> _TASK BRIEF_: Only the lines below, from the one with "neck: (110, 234)" through the one with "right hip: (346, 317)", are to be written out, exactly.

[EXTRACTED ENTRIES — start]

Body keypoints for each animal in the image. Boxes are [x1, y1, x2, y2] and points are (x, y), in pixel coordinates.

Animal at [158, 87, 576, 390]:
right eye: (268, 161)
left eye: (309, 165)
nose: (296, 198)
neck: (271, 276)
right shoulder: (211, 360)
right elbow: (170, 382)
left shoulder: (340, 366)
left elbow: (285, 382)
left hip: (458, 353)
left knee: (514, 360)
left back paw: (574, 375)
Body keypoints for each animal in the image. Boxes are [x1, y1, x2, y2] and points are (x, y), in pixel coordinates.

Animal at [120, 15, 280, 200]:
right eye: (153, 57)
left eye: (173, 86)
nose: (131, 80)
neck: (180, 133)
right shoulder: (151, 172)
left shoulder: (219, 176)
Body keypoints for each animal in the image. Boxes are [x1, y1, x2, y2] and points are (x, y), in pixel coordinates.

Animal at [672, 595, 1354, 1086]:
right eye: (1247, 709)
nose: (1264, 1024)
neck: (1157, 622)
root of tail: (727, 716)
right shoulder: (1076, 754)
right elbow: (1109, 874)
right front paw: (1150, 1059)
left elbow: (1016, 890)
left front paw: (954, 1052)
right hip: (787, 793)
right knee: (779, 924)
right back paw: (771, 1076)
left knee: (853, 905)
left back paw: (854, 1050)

[EXTRACTED ENTRIES — finish]
[EXTRACTED ENTRIES — start]

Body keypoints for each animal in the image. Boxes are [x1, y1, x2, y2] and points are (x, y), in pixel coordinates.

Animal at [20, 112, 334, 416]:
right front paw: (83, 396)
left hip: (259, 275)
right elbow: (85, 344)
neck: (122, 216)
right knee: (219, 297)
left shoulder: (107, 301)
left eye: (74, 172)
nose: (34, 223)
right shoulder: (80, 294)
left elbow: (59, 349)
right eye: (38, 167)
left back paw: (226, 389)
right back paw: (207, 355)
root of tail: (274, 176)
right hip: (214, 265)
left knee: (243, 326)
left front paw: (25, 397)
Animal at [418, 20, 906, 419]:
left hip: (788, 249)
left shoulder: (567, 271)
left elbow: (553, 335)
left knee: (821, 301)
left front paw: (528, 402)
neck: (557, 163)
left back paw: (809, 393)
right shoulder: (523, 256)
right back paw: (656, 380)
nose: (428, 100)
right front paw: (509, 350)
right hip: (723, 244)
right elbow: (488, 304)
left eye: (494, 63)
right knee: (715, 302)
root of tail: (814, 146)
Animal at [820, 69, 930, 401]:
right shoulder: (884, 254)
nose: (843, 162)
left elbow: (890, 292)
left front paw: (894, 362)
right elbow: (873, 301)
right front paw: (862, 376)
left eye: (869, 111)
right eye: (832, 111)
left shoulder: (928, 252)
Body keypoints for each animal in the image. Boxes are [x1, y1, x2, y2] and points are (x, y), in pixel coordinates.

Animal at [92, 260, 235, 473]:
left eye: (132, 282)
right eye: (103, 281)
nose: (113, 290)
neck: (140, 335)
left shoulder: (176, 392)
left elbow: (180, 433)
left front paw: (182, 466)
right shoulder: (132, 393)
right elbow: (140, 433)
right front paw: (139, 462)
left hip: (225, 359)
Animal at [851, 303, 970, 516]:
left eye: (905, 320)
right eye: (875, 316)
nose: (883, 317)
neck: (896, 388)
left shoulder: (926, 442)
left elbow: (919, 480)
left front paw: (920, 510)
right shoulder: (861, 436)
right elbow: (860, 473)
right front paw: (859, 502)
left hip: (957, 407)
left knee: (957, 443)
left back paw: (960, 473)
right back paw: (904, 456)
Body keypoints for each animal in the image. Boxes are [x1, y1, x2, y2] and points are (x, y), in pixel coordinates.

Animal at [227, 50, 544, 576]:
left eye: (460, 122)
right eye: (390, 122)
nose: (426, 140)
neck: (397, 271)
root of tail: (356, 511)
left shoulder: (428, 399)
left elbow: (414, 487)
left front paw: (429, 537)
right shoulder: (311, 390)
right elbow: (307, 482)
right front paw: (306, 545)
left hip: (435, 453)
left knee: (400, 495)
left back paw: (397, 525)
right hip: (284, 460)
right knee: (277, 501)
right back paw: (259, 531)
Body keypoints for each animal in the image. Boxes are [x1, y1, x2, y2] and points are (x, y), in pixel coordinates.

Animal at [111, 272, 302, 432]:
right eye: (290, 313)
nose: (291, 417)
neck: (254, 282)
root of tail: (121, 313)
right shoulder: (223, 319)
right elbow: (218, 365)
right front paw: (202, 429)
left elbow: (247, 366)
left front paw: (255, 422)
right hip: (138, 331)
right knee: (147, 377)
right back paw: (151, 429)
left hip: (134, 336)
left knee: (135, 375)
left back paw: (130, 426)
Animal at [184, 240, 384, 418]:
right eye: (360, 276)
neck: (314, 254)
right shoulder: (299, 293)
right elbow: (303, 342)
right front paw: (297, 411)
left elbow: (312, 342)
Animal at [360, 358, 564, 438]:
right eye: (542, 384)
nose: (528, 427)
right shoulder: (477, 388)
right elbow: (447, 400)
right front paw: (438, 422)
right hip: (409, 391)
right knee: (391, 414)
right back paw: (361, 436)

[EXTRACTED ENTRIES — finish]
[EXTRACTED ENTRIES — start]

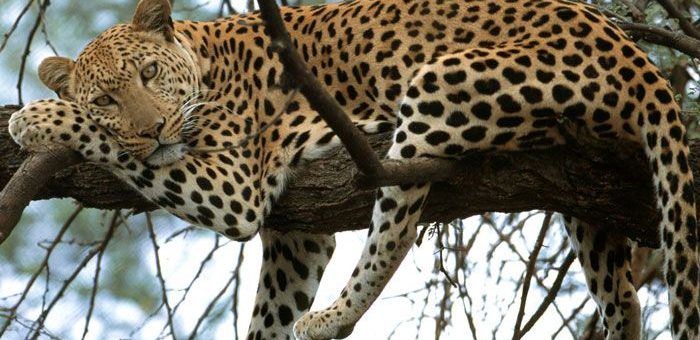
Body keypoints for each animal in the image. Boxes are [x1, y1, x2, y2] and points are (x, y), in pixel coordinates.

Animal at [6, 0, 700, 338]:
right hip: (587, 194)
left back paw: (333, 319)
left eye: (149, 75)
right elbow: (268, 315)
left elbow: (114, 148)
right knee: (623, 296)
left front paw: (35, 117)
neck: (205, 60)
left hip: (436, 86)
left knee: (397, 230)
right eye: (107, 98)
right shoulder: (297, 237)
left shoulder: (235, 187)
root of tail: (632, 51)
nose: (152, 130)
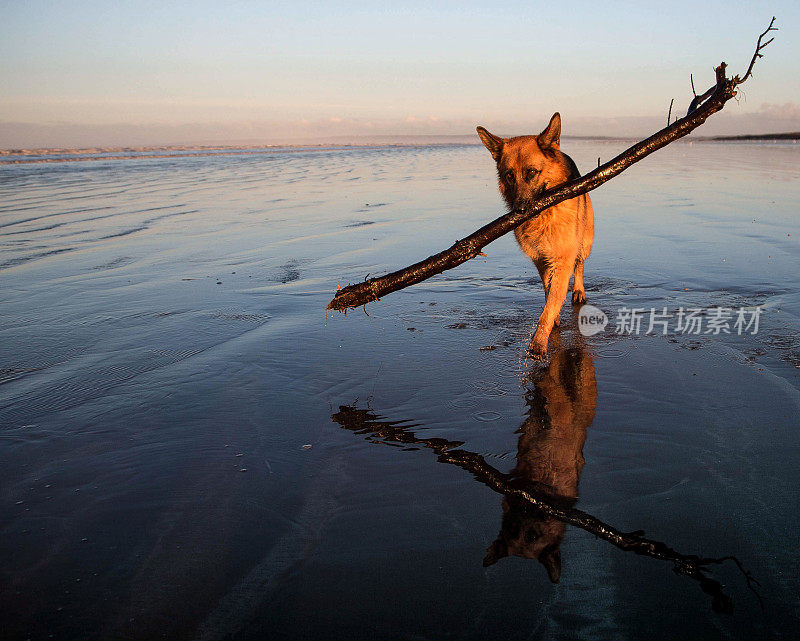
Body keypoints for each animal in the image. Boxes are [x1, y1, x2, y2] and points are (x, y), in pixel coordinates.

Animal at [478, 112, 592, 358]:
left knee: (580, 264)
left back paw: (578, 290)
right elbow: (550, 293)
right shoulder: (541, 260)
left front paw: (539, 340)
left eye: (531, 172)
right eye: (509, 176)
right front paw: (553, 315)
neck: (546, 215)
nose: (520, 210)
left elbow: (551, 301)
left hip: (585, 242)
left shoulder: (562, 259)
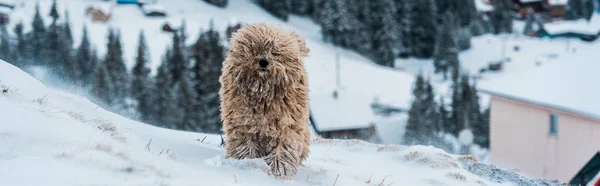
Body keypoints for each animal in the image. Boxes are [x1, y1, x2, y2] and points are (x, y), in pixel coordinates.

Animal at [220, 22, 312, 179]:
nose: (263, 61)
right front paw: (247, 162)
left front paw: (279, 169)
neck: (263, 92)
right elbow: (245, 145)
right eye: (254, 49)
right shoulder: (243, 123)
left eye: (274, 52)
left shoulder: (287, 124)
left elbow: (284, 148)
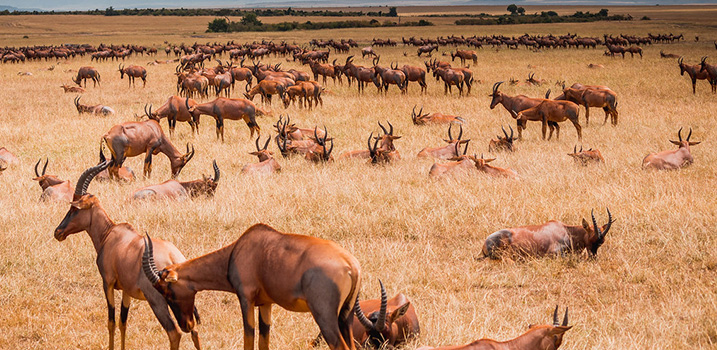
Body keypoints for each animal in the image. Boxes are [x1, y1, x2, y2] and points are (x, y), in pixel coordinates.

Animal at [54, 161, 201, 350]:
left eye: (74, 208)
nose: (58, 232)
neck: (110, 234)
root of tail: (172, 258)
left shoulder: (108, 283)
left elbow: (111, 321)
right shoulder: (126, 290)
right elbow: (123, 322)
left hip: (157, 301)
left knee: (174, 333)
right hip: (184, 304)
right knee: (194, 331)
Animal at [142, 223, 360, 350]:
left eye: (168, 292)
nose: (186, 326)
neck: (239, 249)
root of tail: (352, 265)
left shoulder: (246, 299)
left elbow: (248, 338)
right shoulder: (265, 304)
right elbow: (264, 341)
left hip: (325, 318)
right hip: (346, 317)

[EXTRACTED ENTRIES — finish]

> _FINISHED EXERCISE_:
neck: (110, 234)
root of tail: (172, 258)
left shoulder: (108, 283)
left elbow: (111, 321)
right shoulder: (126, 290)
right elbow: (123, 322)
left hip: (157, 301)
left knee: (174, 333)
right hip: (184, 304)
right knee: (194, 331)
Animal at [142, 223, 360, 350]:
left eye: (168, 292)
nose: (186, 326)
neck: (239, 249)
root of tail: (352, 265)
left shoulder: (246, 299)
left elbow: (248, 338)
right shoulder: (265, 304)
right elbow: (264, 341)
left hip: (325, 318)
right hip: (346, 317)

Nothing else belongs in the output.